---------- Extracted records

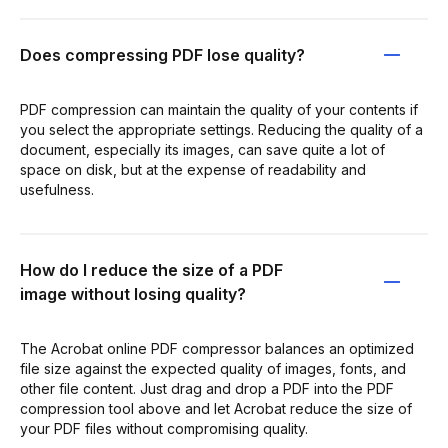
Does compressing PDF lose quality?
PDF compression can maintain the quality of your contents if
you select the appropriate settings. Reducing the quality of a
document, especially its images, can save quite a lot of
space on disk, but at the expense of readability and
usefulness.
How do I reduce the size of a PDF
image without losing quality?
The Acrobat online PDF compressor balances an optimized
file size against the expected quality of images, fonts, and
other file content. Just drag and drop a PDF into the PDF
compression tool above and let Acrobat reduce the size of
your PDF files without compromising quality.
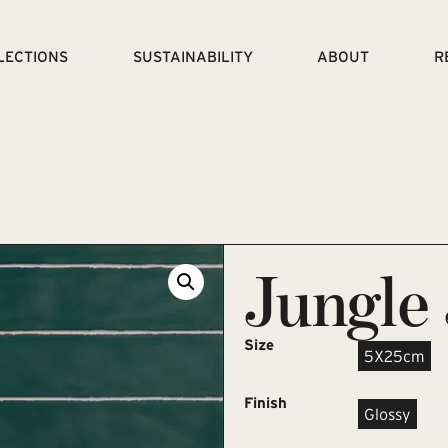
LECTIONS
SUSTAINABILITY
ABOUT
R
Jungle
Size
5X25cm
Finish
Glossy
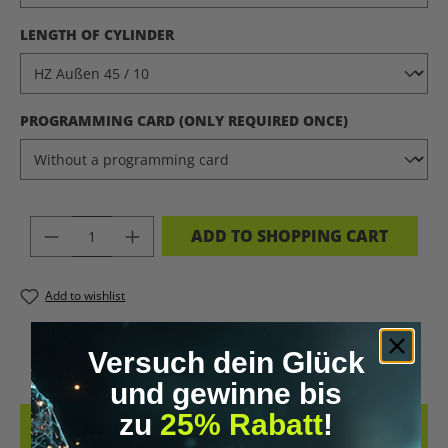
SELECT
LENGTH OF CYLINDER
SELECT
PROGRAMMING CARD (ONLY REQUIRED ONCE)
PRODUCT QUANTITY: ENTER THE DES
ADD TO SHOPPING CART
Add to wishlist
PRODUCT NUMBER:
11220.4
Versuch dein Glück
und gewinne bis
zu
25% Rabatt
!
DESCRIPTION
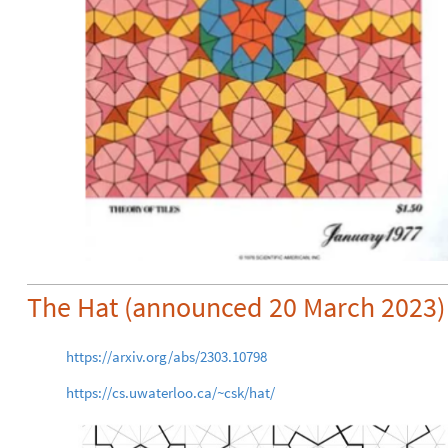
The Hat (announced 20 March 2023)
https://arxiv.org/abs/2303.10798
https://cs.uwaterloo.ca/~csk/hat/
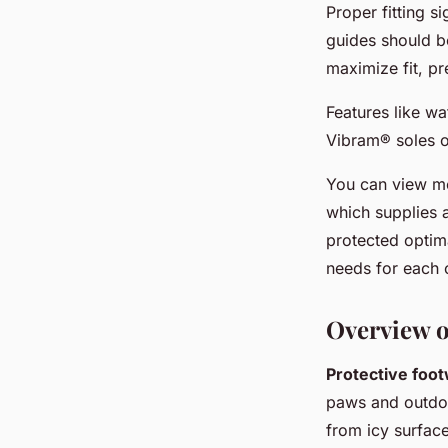
Proper fitting s
guides should be
maximize fit, pr
Features like wa
Vibram® soles o
You can view mo
which supplies 
protected optima
needs for each 
Overview o
Protective foo
paws and outdoo
from icy surface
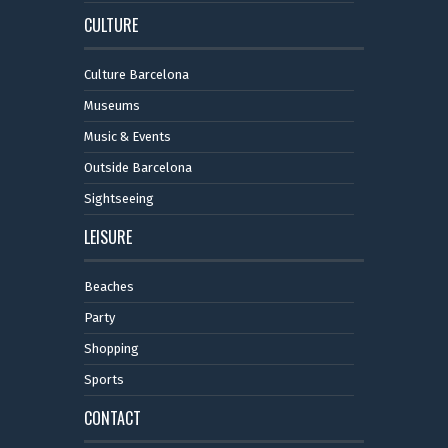
CULTURE
Culture Barcelona
Museums
Music & Events
Outside Barcelona
Sightseeing
LEISURE
Beaches
Party
Shopping
Sports
CONTACT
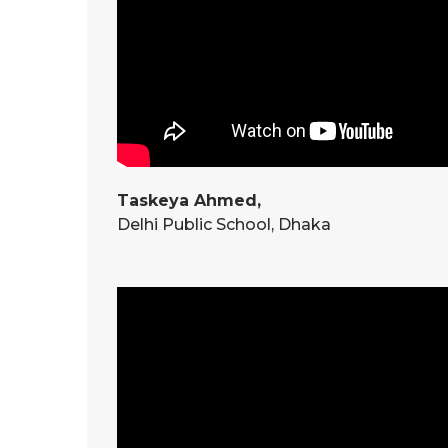
Taskeya Ahmed,
Delhi Public School, Dhaka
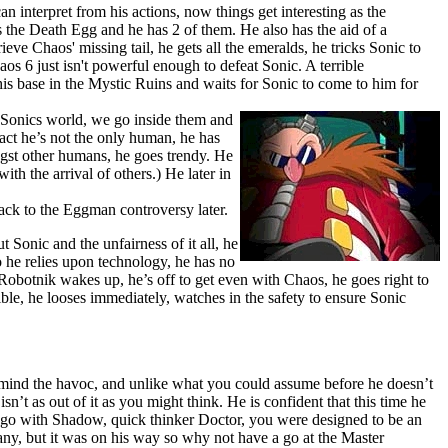
n interpret from his actions, now things get interesting as the
he Death Egg and he has 2 of them. He also has the aid of a
eve Chaos' missing tail, he gets all the emeralds, he tricks Sonic to
os 6 just isn't powerful enough to defeat Sonic. A terrible
his base in the Mystic Ruins and waits for Sonic to come to him for
n Sonics world, we go inside them and
act he’s not the only human, he has
ngst other humans, he goes trendy. He
ith the arrival of others.) He later in
back to the Eggman controversy later.
t Sonic and the unfairness of it all, he
o he relies upon technology, he has no
botnik wakes up, he’s off to get even with Chaos, he goes right to
ible, he looses immediately, watches in the safety to ensure Sonic
 mind the havoc, and unlike what you could assume before he doesn’t
’t as out of it as you might think. He is confident that this time he
to go with Shadow, quick thinker Doctor, you were designed to be an
ny, but it was on his way so why not have a go at the Master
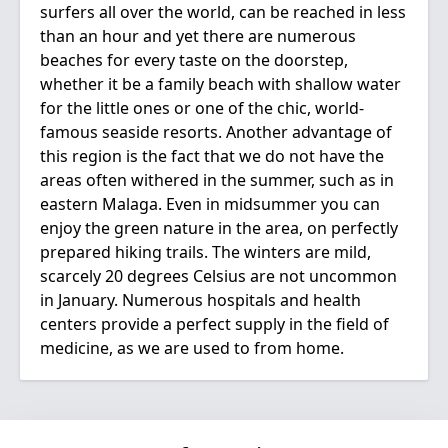
surfers all over the world, can be reached in less
than an hour and yet there are numerous
beaches for every taste on the doorstep,
whether it be a family beach with shallow water
for the little ones or one of the chic, world-
famous seaside resorts. Another advantage of
this region is the fact that we do not have the
areas often withered in the summer, such as in
eastern Malaga. Even in midsummer you can
enjoy the green nature in the area, on perfectly
prepared hiking trails. The winters are mild,
scarcely 20 degrees Celsius are not uncommon
in January. Numerous hospitals and health
centers provide a perfect supply in the field of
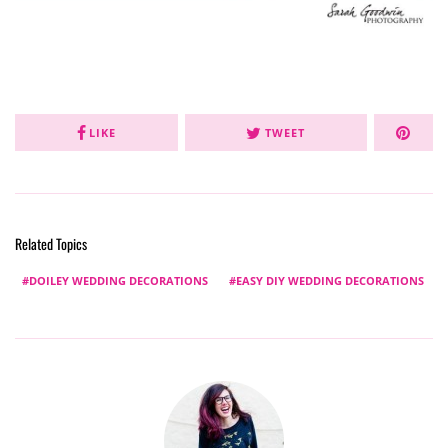
LIKE
TWEET
Related Topics
DOILEY WEDDING DECORATIONS
EASY DIY WEDDING DECORATIONS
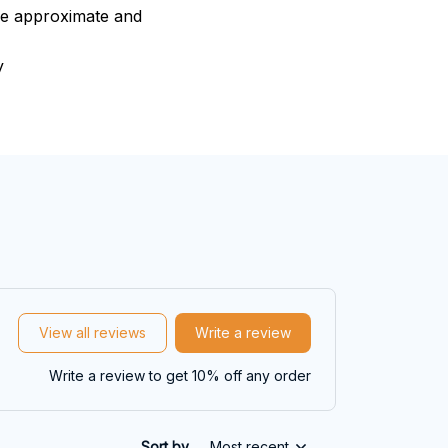
are approximate and
y
View all reviews
Write a review
Write a review to get 10% off any order
Sort by
Most recent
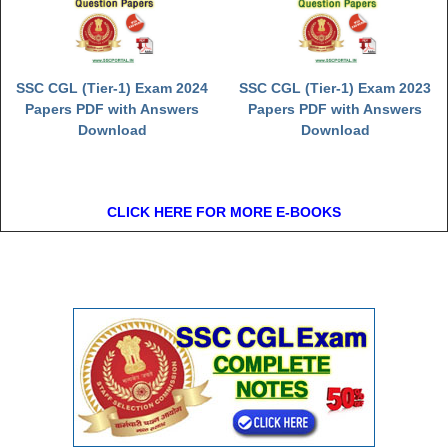
SSC CGL (Tier-1) Exam 2024
SSC CGL (Tier-1) Exam 2023
Papers PDF with Answers
Papers PDF with Answers
Download
Download
CLICK HERE FOR MORE E-BOOKS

--------------------

- **Task item**
Please extract the text from every entry above and reproduce each line unchanged, omitting the pictures.

- **Response for this exercise**
Does compressing PDF lose quality?
PDF compression can maintain the quality of your contents if
you select the appropriate settings. Reducing the quality of a
document, especially its images, can save quite a lot of
space on disk, but at the expense of readability and
usefulness.
How do I reduce the size of a PDF
image without losing quality?
The Acrobat online PDF compressor balances an optimized
file size against the expected quality of images, fonts, and
other file content. Just drag and drop a PDF into the PDF
compression tool above and let Acrobat reduce the size of
your PDF files without compromising quality.
LECTIONS
SUSTAINABILITY
ABOUT
R
Jungle
Size
5X25cm
Finish
Glossy
SELECT
LENGTH OF CYLINDER
SELECT
PROGRAMMING CARD (ONLY REQUIRED ONCE)
PRODUCT QUANTITY: ENTER THE DES
ADD TO SHOPPING CART
Add to wishlist
PRODUCT NUMBER:
11220.4
Versuch dein Glück
und gewinne bis
zu
25% Rabatt
!
DESCRIPTION
The Hat (announced 20 March 2023)
https://arxiv.org/abs/2303.10798
https://cs.uwaterloo.ca/~csk/hat/
Proper fitting s
guides should be
maximize fit, pr
Features like wa
Vibram® soles o
You can view mo
which supplies 
protected optima
needs for each 
Overview o
Protective foo
paws and outdoo
from icy surface
CULTURE
Culture Barcelona
Museums
Music & Events
Outside Barcelona
Sightseeing
LEISURE
Beaches
Party
Shopping
Sports
CONTACT
Taskeya Ahmed,
Delhi Public School, Dhaka
n interpret from his actions, now things get interesting as the
he Death Egg and he has 2 of them. He also has the aid of a
eve Chaos' missing tail, he gets all the emeralds, he tricks Sonic to
os 6 just isn't powerful enough to defeat Sonic. A terrible
his base in the Mystic Ruins and waits for Sonic to come to him for
n Sonics world, we go inside them and
act he’s not the only human, he has
ngst other humans, he goes trendy. He
ith the arrival of others.) He later in
back to the Eggman controversy later.
t Sonic and the unfairness of it all, he
o he relies upon technology, he has no
botnik wakes up, he’s off to get even with Chaos, he goes right to
ible, he looses immediately, watches in the safety to ensure Sonic
 mind the havoc, and unlike what you could assume before he doesn’t
’t as out of it as you might think. He is confident that this time he
to go with Shadow, quick thinker Doctor, you were designed to be an
ny, but it was on his way so why not have a go at the Master
surfers all over the world, can be reached in less
than an hour and yet there are numerous
beaches for every taste on the doorstep,
whether it be a family beach with shallow water
for the little ones or one of the chic, world-
famous seaside resorts. Another advantage of
this region is the fact that we do not have the
areas often withered in the summer, such as in
eastern Malaga. Even in midsummer you can
enjoy the green nature in the area, on perfectly
prepared hiking trails. The winters are mild,
scarcely 20 degrees Celsius are not uncommon
in January. Numerous hospitals and health
centers provide a perfect supply in the field of
LIKE
TWEET
Related Topics
DOILEY WEDDING DECORATIONS
EASY DIY WEDDING DECORATIONS
are approximate and
y
View all reviews
Write a review
Write a review to get 10% off any order
Sort by
Most recent
SSC CGL (Tier-1) Exam 2024
SSC CGL (Tier-1) Exam 2023
Papers PDF with Answers
Papers PDF with Answers
Download
Download
CLICK HERE FOR MORE E-BOOKS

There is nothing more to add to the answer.